Com a distribuição dessas cartilhas buscamos garantir o direito à informação sobre as temáticas que mais preocupavam as coordenadoras do DMIRN: a pandemia que chegava em nosso território e o aumento dos casos de violências contra mulheres. Desse modo, um componente que resultou fundamental na campanha foi a dimensão da comunicação social.

Através da campanha, ajudamos na mobilização da radiofonia da região, e adquirimos financiamento para a implementação de um carro de som que alertou a população sobre a importância de ficarem em casa, utilizarem máscaras e lavarem as mãos.

O trabalho de levar informações através do carro de som exigiu um esforço de tradução dalinguagem mais técnica do campo biomédico, para as formas coloquiais gabrielenses e rionegrinas a fim de tornar a comunicação rápida e direta. Inclusive, fazíamos a tradução para algumas das línguas indígenas faladas na região.

DADOS EXTRAÍDOS:
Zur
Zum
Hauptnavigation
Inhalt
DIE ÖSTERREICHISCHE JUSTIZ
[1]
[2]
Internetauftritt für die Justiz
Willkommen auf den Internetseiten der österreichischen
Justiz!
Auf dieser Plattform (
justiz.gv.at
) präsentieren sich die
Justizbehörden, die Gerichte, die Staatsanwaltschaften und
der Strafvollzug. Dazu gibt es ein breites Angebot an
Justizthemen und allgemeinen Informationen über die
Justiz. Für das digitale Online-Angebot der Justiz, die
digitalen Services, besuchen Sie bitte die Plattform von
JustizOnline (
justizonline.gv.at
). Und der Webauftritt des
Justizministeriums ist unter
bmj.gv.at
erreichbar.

TAREFA A REALIZAR: Transcreva do trecho sobre a campanha a parte que começa nas palavras que contêm "Através da campanha, ajudamos" e termina em "faladas na região.". Este material é independente do trecho.

ÁREA DE RESPOSTA:
Através da campanha, ajudamos na mobilização da radiofonia da região, e adquirimos financiamento para a implementação de um carro de som que alertou a população sobre a importância de ficarem em casa, utilizarem máscaras e lavarem as mãos.

O trabalho de levar informações através do carro de som exigiu um esforço de tradução dalinguagem mais técnica do campo biomédico, para as formas coloquiais gabrielenses e rionegrinas a fim de tornar a comunicação rápida e direta. Inclusive, fazíamos a tradução para algumas das línguas indígenas faladas na região.